Records for this task -
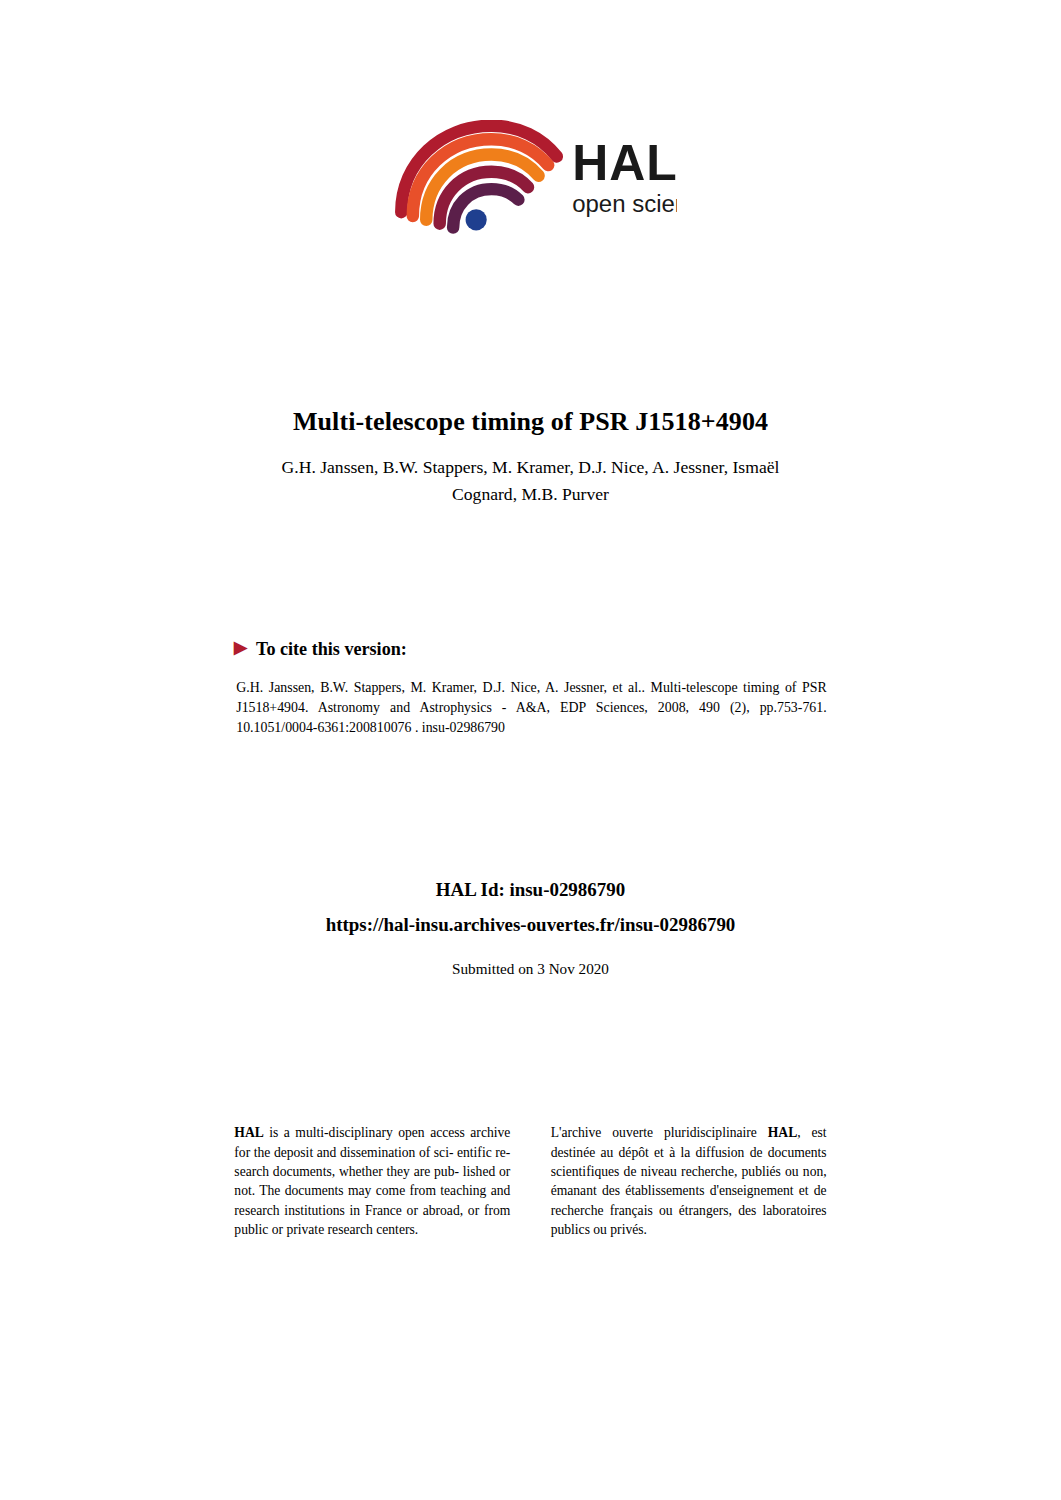HAL open science
Multi-telescope timing of PSR J1518+4904
G.H. Janssen, B.W. Stappers, M. Kramer, D.J. Nice, A. Jessner, Ismaël
Cognard, M.B. Purver
▶To cite this version:
G.H. Janssen, B.W. Stappers, M. Kramer, D.J. Nice, A. Jessner, et al.. Multi-telescope timing of PSR J1518+4904. Astronomy and Astrophysics - A&A, EDP Sciences, 2008, 490 (2), pp.753-761. 10.1051/0004-6361:200810076 . insu-02986790
HAL Id: insu-02986790
https://hal-insu.archives-ouvertes.fr/insu-02986790
Submitted on 3 Nov 2020
HAL is a multi-disciplinary open access archive for the deposit and dissemination of sci- entific research documents, whether they are pub- lished or not. The documents may come from teaching and research institutions in France or abroad, or from public or private research centers.
L'archive ouverte pluridisciplinaire HAL, est destinée au dépôt et à la diffusion de documents scientifiques de niveau recherche, publiés ou non, émanant des établissements d'enseignement et de recherche français ou étrangers, des laboratoires publics ou privés.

Brief - Write the records above out again exactly, with no pictures in your copy.

Answer to the exercise -
HAL open science
Multi-telescope timing of PSR J1518+4904
G.H. Janssen, B.W. Stappers, M. Kramer, D.J. Nice, A. Jessner, Ismaël
Cognard, M.B. Purver
▶To cite this version:
G.H. Janssen, B.W. Stappers, M. Kramer, D.J. Nice, A. Jessner, et al.. Multi-telescope timing of PSR J1518+4904. Astronomy and Astrophysics - A&A, EDP Sciences, 2008, 490 (2), pp.753-761. 10.1051/0004-6361:200810076 . insu-02986790
HAL Id: insu-02986790
https://hal-insu.archives-ouvertes.fr/insu-02986790
Submitted on 3 Nov 2020
HAL is a multi-disciplinary open access archive for the deposit and dissemination of sci- entific research documents, whether they are pub- lished or not. The documents may come from teaching and research institutions in France or abroad, or from public or private research centers.
L'archive ouverte pluridisciplinaire HAL, est destinée au dépôt et à la diffusion de documents scientifiques de niveau recherche, publiés ou non, émanant des établissements d'enseignement et de recherche français ou étrangers, des laboratoires publics ou privés.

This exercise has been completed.